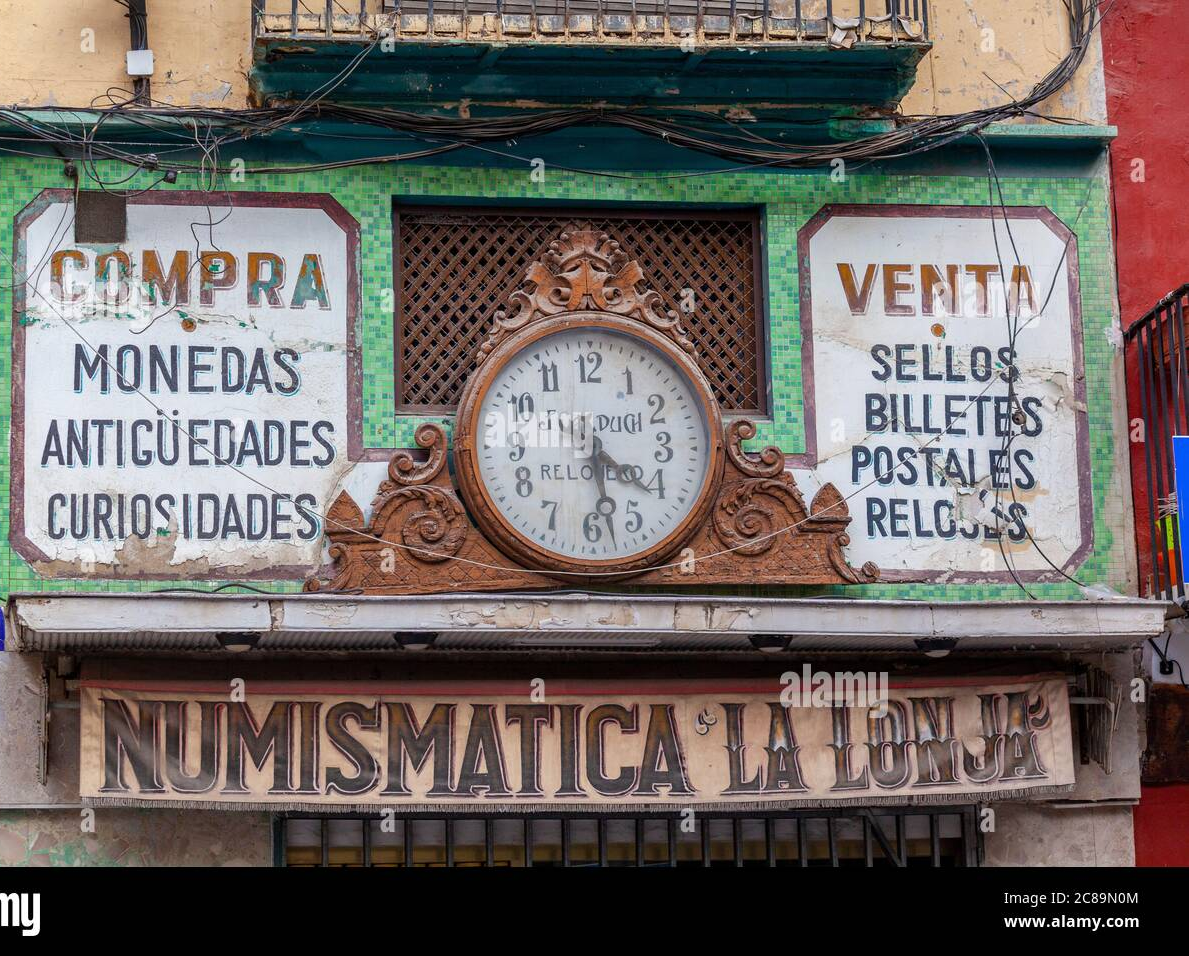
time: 4:29
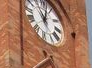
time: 11:02
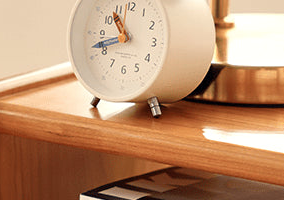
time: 10:41
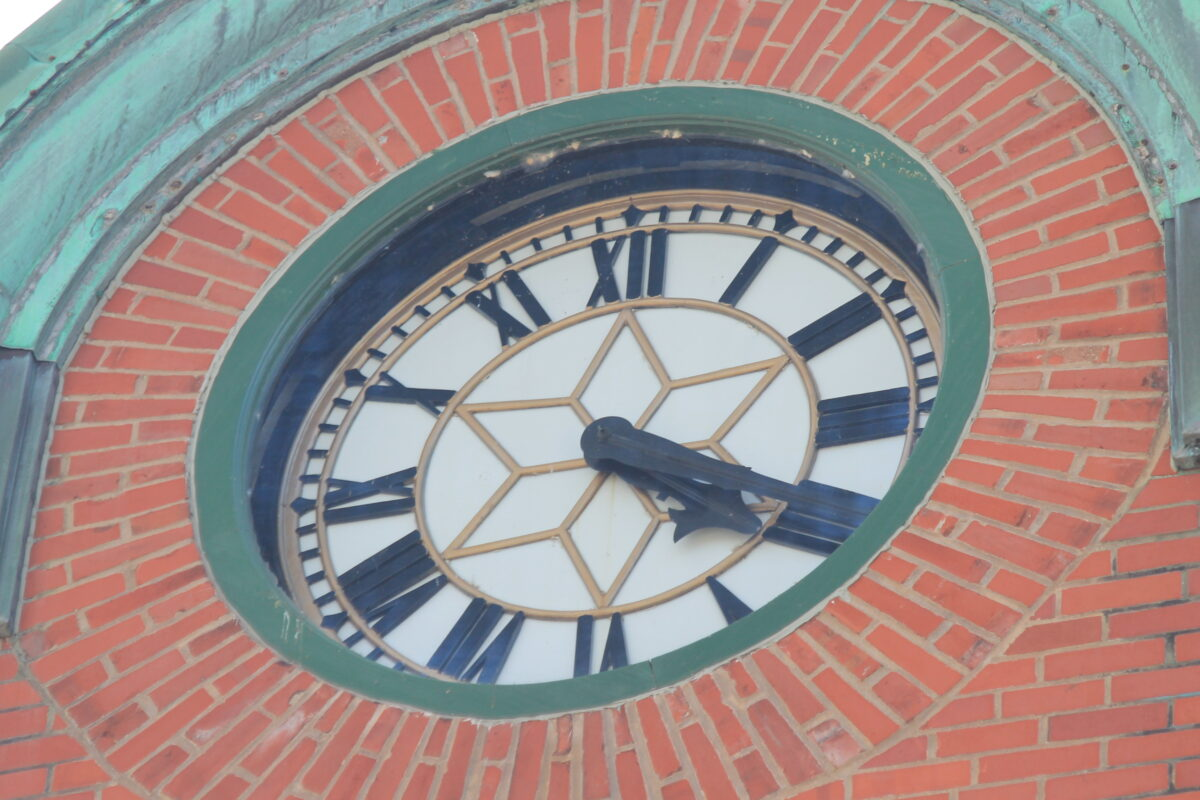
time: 4:19
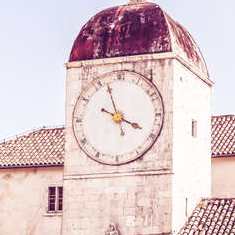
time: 3:57
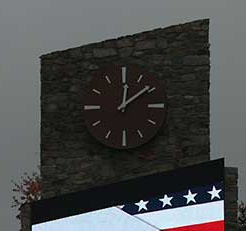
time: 12:08
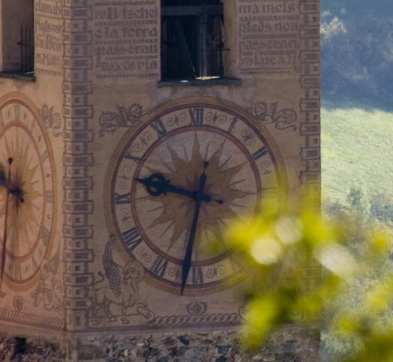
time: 9:32
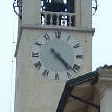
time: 4:22
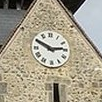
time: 2:49
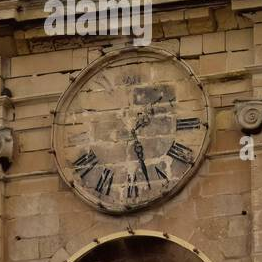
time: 1:27
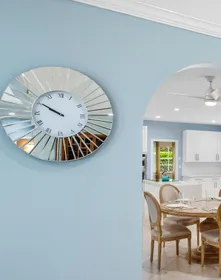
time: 9:50
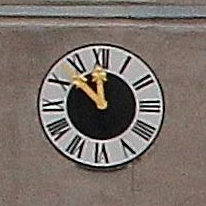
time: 11:52
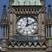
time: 12:11
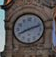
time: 8:11
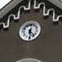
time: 12:23
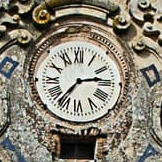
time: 2:36
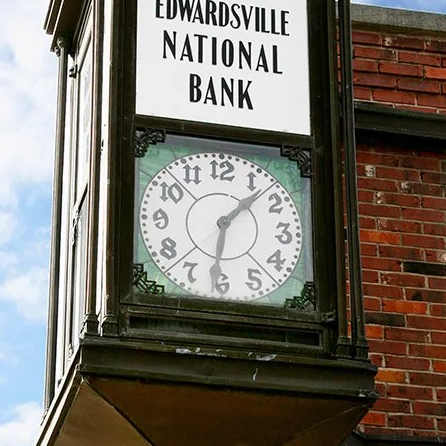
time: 1:31
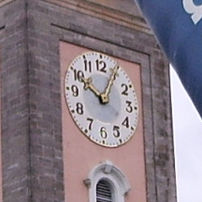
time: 10:04
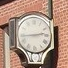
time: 2:43
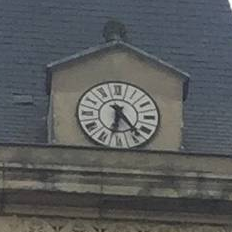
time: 6:23
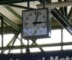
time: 3:02
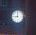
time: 8:59
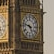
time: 4:47
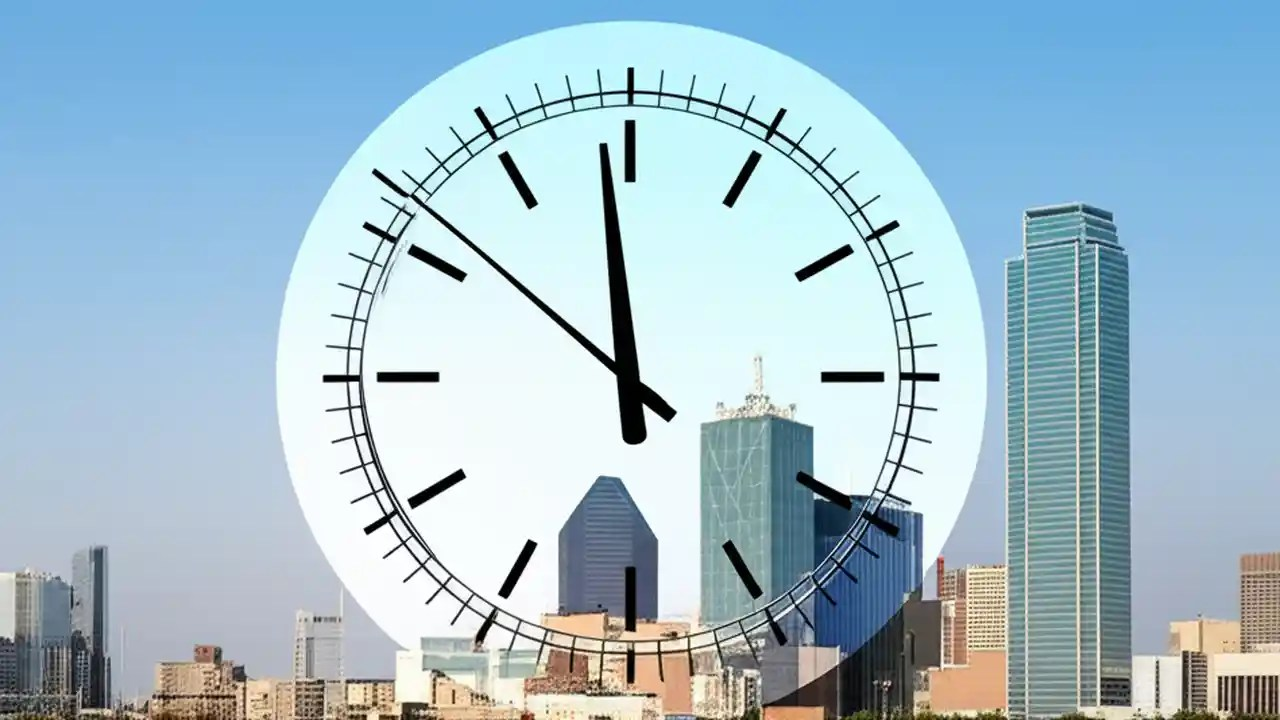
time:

STATED PROBLEM
Copy everything from the line "time: 12:08" down to the last line of the records above. Omit the pictures.

REPLY
time: 12:08
time: 9:32
time: 4:22
time: 2:49
time: 1:27
time: 9:50
time: 11:52
time: 12:11
time: 8:11
time: 12:23
time: 2:36
time: 1:31
time: 10:04
time: 2:43
time: 6:23
time: 3:02
time: 8:59
time: 4:47
time:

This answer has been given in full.